------ WORKING DATA
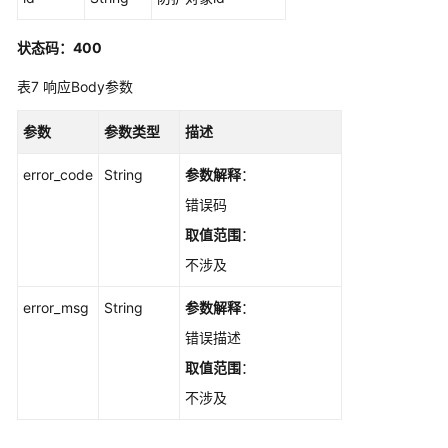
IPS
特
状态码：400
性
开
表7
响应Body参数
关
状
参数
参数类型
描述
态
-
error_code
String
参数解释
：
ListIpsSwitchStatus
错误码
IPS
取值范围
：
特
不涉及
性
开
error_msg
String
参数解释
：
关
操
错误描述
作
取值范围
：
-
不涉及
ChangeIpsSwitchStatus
------------
*WHAT YOU NEED TO DO*:
What is wanted is the listing, written out exactly, with each picture removed.

*WRITTEN RESPONSE*:
IPS
特
状态码：400
性
开
表7
响应Body参数
关
状
参数
参数类型
描述
态
-
error_code
String
参数解释
：
ListIpsSwitchStatus
错误码
IPS
取值范围
：
特
不涉及
性
开
error_msg
String
参数解释
：
关
操
错误描述
作
取值范围
：
-
不涉及
ChangeIpsSwitchStatus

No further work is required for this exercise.